PASSAGE CITÉ -
════════════════

Depuis le début de l’affaire Djokovic, Nina Markovic Khaze a perdu trois kilos. Et elle ne regarde pas le tennis d’ordinaire. Son truc à elle, Australienne d’origine serbe, c’est «Nole». Elle est mobilisée, comme toute la petite communauté serbe installée entre Sydney, Melbourne et Brisbane.
Pour l’administrateur de la page Facebook «Serbs in Melbourne», «tous les Serbes sont du côté de Novak», dont le visa a été révoqué une deuxième fois vendredi en raison des doutes de l’administration australienne sur ses motifs de non-vaccination contre le Covid-19. En s’appuyant sur le recensement de 2016, cela ferait environ 20 200 supporteurs en Australie dont un bon tiers dans l’état du Victoria. Parmi eux, aucune voix discordante.
Décryptage
Nina Markovic Khaze est responsable communication dans une agence d’immigration. Les visas, elle connaît. Et elle raconte être tombée des nues lorsqu’elle a appris que celui de Djokovic était annulé la semaine dernière à l’aéroport : «Comme mes compatriotes, j’ai d’abord ressenti un choc et de l’incrédulité.» Sa tension est montée lorsque le joueur a été emmené dans un centre de rétention. «Il faut savoir que c’est une date symbolique, puisqu’il s’agit de notre réveillon de Noël [orthodoxe, nldr]. Le placer en détention ce jour-là, qui est le jour le plus sacré de notre calendrier, c’était effrayant», se souvient Nina.
«L’ambiance est malsaine»
«Quand nous avons vu qu’il était enfermé avec des criminels, nous nous sommes sentis obligés de le soutenir», explique Una Matovic, Australienne d’origine serbe de 44 ans vivant à Brisbane. Des manifestations ont lieu un partout dans le pays, y compris devant l’hôtel du joueur et son cabinet d’avocats à Melbourne. Un prêtre orthodoxe s’est mêlé à la foule. «Les soutiens à Djokovic ne sont pas tous serbes, précise Nina. Mais notre communauté a ressenti personnellement et physiquement les effets de son enfermement. J’ai entendu une mamie dire qu’elle avait refusé de manger à Noël, par solidarité avec lui. Moi-même, j’ai perdu trois kilos. Pourtant, je ne regarde pas le tennis !»
Soudée dans l’épreuve, la communauté l’est aussi dans l’inquiétude. En cause notamment, le traitement médiatique de l’affaire. Lors d’une manifestation, un jeune Serbe est monté sur une voiture, obligeant les forces de police à faire usage de gaz poivré. «C’était un idiot, mais il n’avait pas l’intention de blesser. Tout le monde s’est laissé emporter et la presse a en rajouté», déplore Una. Qui brandit la une «Return Serb» du Daily Telegraph, exacerbant les tendances xénophobes de certains. Depuis le début de la saga, et avec cette polarisation politico-sanitaire, «oui, il y a des menaces», assure la communicante. Des compatriotes ont d’ailleurs porté plainte. «L’ambiance est malsaine, insiste Nina. Elle nous rappelle la stigmatisation dont nous avons été victimes dans les années 90. C’est surtout dur pour les plus âgés. Pourtant nous respectons les règles.»

════════════════

PROBLÈMES À RÉSOUDRE -
a. D'après l'article sur la communauté serbe d'Australie, pourquoi Nina Markovic Khaze a-t-elle trouvé effrayant que Djokovic soit placé en détention ce jour-là ? Répondez en une à trois phrases.
b. Selon l'article sur la communauté serbe d'Australie, quel âge a Una Matovic et dans quelle ville vit-elle ?
c. Reproduisez sans rien changer le passage de l'article sur la communauté serbe d'Australie qui s'ouvre sur les mots contenant «Depuis le début de l’affaire» et se ferme sur «Melbourne et Brisbane.».
Ces lignes proviennent d'une autre source.

[Données recueillies]
════════════════

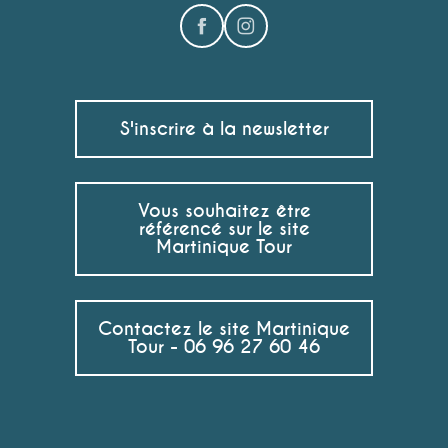
S'inscrire à la newsletter
Vous souhaitez être
référencé sur le site
Martinique Tour
Contactez le site Martinique
Tour - 06 96 27 60 46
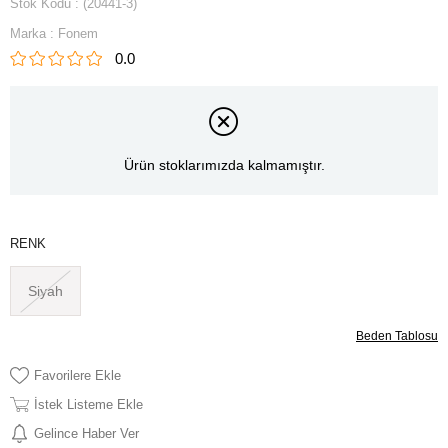
Stok Kodu
(20441-3)
Marka
:
Fonem
0.0
Ürün stoklarımızda kalmamıştır.
RENK
Siyah
Beden Tablosu
Favorilere Ekle
İstek Listeme Ekle
Gelince Haber Ver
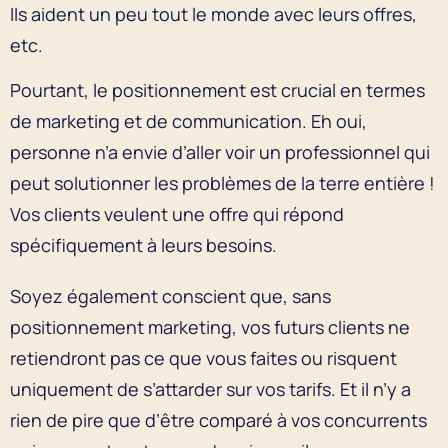
Ils aident un peu tout le monde avec leurs offres,
etc.
Pourtant, le positionnement est crucial en termes
de marketing et de communication. Eh oui,
personne n’a envie d’aller voir un professionnel qui
peut solutionner les problèmes de la terre entière !
Vos clients veulent une offre qui répond
spécifiquement à leurs besoins.
Soyez également conscient que, sans
positionnement marketing, vos futurs clients ne
retiendront pas ce que vous faites ou risquent
uniquement de s’attarder sur vos tarifs. Et il n’y a
rien de pire que d’être comparé à vos concurrents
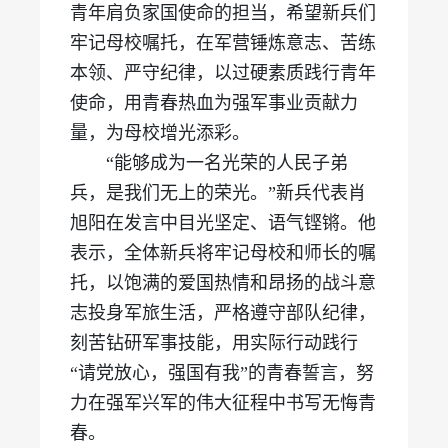
青年肩负家国使命的担当，希望新兵们
牢记母校嘱托，在军营锤炼意志、苦练
本领、严守纪律，以过硬素质践行青年
使命，用青春热血为强军事业贡献力
量，为母校增光添彩。
“能够成为一名光荣的人民子弟
兵，是我们无上的荣光。”新兵代表肖
旭阳在发言中目光坚定、语气铿锵。他
表示，全体新兵将牢记母校和师长的嘱
托，以饱满的爱国热情和昂扬的战斗意
志投身军旅生活，严格遵守部队纪律，
刻苦钻研军事技能，用实际行动践行
“请党放心，强国有我”的青春誓言，努
力在强军兴军的伟大征程中书写无悔青
春。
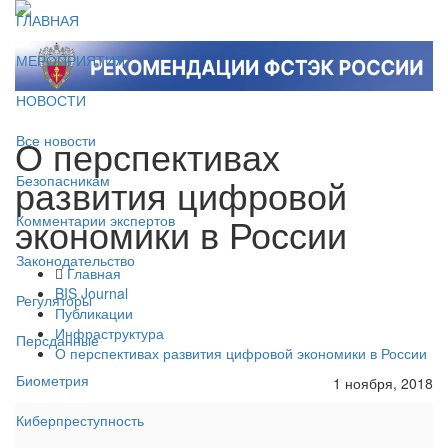
ГЛАВНАЯ
МЕРОПРИЯТИЯ
НОВОСТИ
О перспективах
Все новости
развития цифровой
Безопасникам
экономики в России
Комментарии экспертов
Законодательство
Главная
BIS Journal
Регуляторы
Публикации
Инфраструктура
Персданные
О перспективах развития цифровой экономики в России
Биометрия
1 ноября, 2018
Киберпреступность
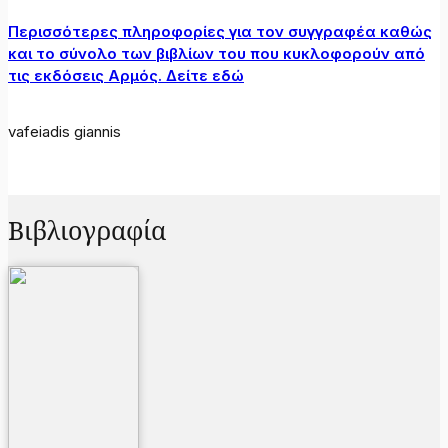
Περισσότερες πληροφορίες για τον συγγραφέα καθώς
και το σύνολο των βιβλίων του που κυκλοφορούν από
τις εκδόσεις Αρμός. Δείτε εδώ
vafeiadis giannis
Βιβλιογραφία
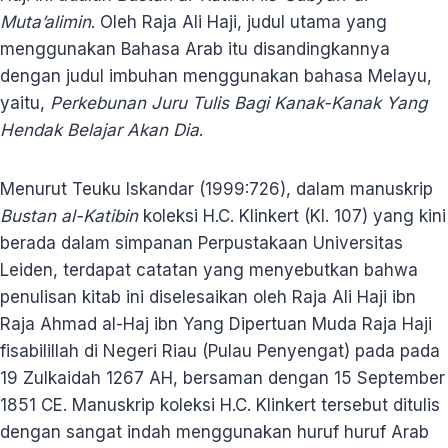
Muta’alimin
. Oleh Raja Ali Haji, judul utama yang
menggunakan Bahasa Arab itu disandingkannya
dengan judul imbuhan menggunakan bahasa Melayu,
yaitu,
Perkebunan Juru Tulis Bagi
Kanak-Kanak Yang
Hendak Belajar
Akan Dia
.
Menurut Teuku Iskandar (1999:726), dalam manuskrip
Bustan al-Katibin
koleksi H.C. Klinkert (KI. 107) yang kini
berada dalam simpanan Perpustakaan Universitas
Leiden, terdapat catatan yang menyebutkan bahwa
penulisan kitab ini diselesaikan oleh Raja Ali Haji ibn
Raja Ahmad al-Haj ibn Yang Dipertuan Muda Raja Haji
fisabilillah di Negeri Riau (Pulau Penyengat) pada pada
19 Zulkaidah 1267 AH, bersaman dengan 15 September
1851 CE. Manuskrip koleksi H.C. Klinkert tersebut ditulis
dengan sangat indah menggunakan huruf huruf Arab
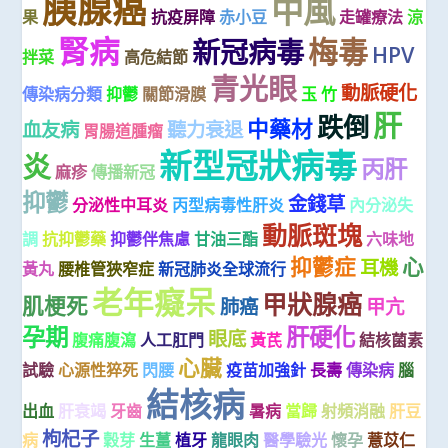
胰腺癌
中風
果
抗疫屏障
赤小豆
走罐療法
涼
腎病
梅毒
新冠病毒
HPV
拌菜
高危結節
青光眼
動脈硬化
傳染病分類
抑鬱
關節滑膜
玉 竹
肝
跌倒
中藥材
血友病
聽力衰退
胃腸道腫瘤
新型冠狀病毒
炎
丙肝
麻疹
傳播新冠
抑鬱
金錢草
分泌性中耳炎
丙型病毒性肝炎
內分泌失
動脈斑塊
調
抗抑鬱藥
抑鬱伴焦慮
甘油三酯
六味地
抑鬱症
心
耳機
黃丸
腰椎管狹窄症
新冠肺炎全球流行
老年癡呆
甲狀腺癌
肌梗死
肺癌
甲亢
孕期
肝硬化
眼底
腹痛腹瀉
人工肛門
黃芪
結核菌素
心臟
試驗
心源性猝死
閃腰
疫苗加強針
長壽
傳染病
腦
結核病
出血
肝衰竭
牙齒
暑病
當歸
射頻消融
肝豆
枸杞子
病
穀芽
生薑
植牙
龍眼肉
醫學驗光
懷孕
薏苡仁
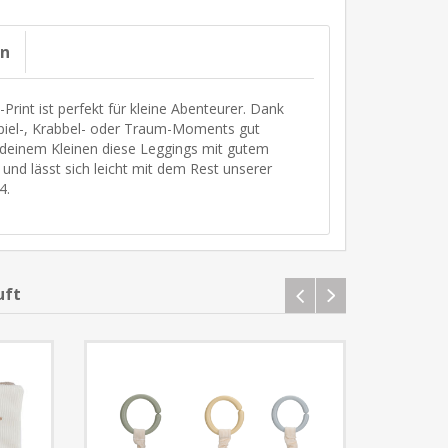
on
Print ist perfekt für kleine Abenteurer. Dank
piel-, Krabbel- oder Traum-Moments gut
u deinem Kleinen diese Leggings mit gutem
t und lässt sich leicht mit dem Rest unserer
4.
uft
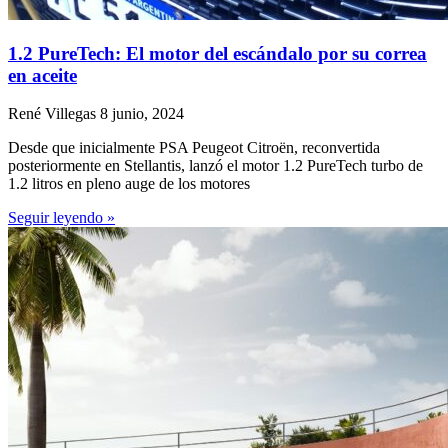
1.2 PureTech: El motor del escándalo por su correa
en aceite
René Villegas
8 junio, 2024
Desde que inicialmente PSA Peugeot Citroën, reconvertida
posteriormente en Stellantis, lanzó el motor 1.2 PureTech turbo de
1.2 litros en pleno auge de los motores
Seguir leyendo »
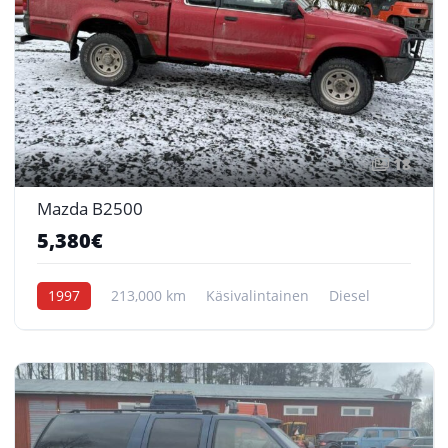
18
Mazda B2500
5,380€
1997
213,000 km
Käsivalintainen
Diesel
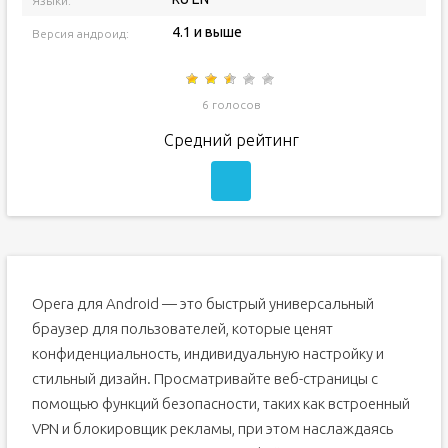
Языки:
4.1 и выше
Версия андроид:
6 голосов
Средний рейтинг
Opera для Android — это быстрый универсальный
браузер для пользователей, которые ценят
конфиденциальность, индивидуальную настройку и
стильный дизайн.
Просматривайте веб-страницы с
помощью функций безопасности, таких как встроенный
VPN и блокировщик рекламы, при этом наслаждаясь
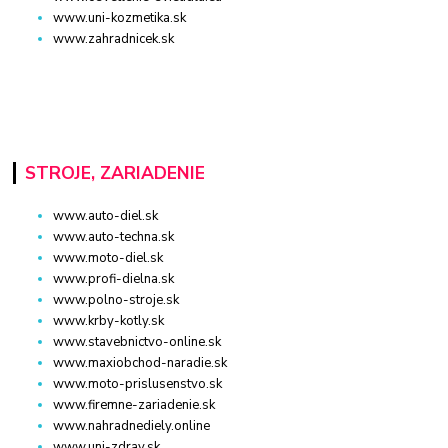
www.uni-kozmetika.sk
www.zahradnicek.sk
STROJE, ZARIADENIE
www.auto-diel.sk
www.auto-techna.sk
www.moto-diel.sk
www.profi-dielna.sk
www.polno-stroje.sk
www.krby-kotly.sk
www.stavebnictvo-online.sk
www.maxiobchod-naradie.sk
www.moto-prislusenstvo.sk
www.firemne-zariadenie.sk
www.nahradnediely.online
www.uni-zdrav.sk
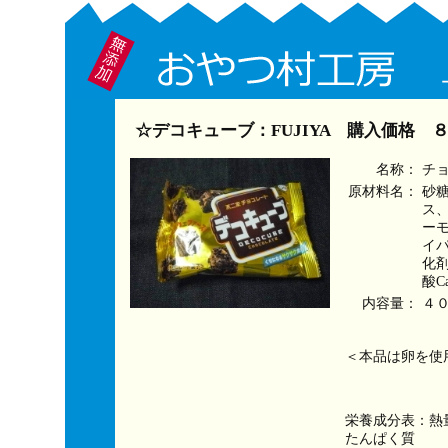
☆デコキューブ：FUJIYA 購入価格 
名称：
チ
原材料名：
砂
ス
ー
イ
化
酸C
内容量：
４
＜本品は卵を使
栄養成分表：熱量
たんぱく質　　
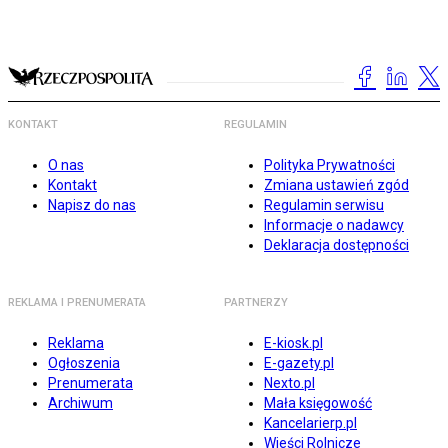
KONTAKT
REGULAMIN
O nas
Polityka Prywatności
Kontakt
Zmiana ustawień zgód
Napisz do nas
Regulamin serwisu
Informacje o nadawcy
Deklaracja dostępności
REKLAMA I PRENUMERATA
PARTNERZY
Reklama
E-kiosk.pl
Ogłoszenia
E-gazety.pl
Prenumerata
Nexto.pl
Archiwum
Mała księgowość
Kancelarierp.pl
Wieści Rolnicze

════════════════

RÉPONSES DANS L'ORDRE -
a. Ce jour était le réveillon du Noël orthodoxe, le jour le plus sacré du calendrier de la communauté serbe.

b. Elle a 44 ans et vit à Brisbane.

c.
Depuis le début de l’affaire Djokovic, Nina Markovic Khaze a perdu trois kilos. Et elle ne regarde pas le tennis d’ordinaire. Son truc à elle, Australienne d’origine serbe, c’est «Nole». Elle est mobilisée, comme toute la petite communauté serbe installée entre Sydney, Melbourne et Brisbane.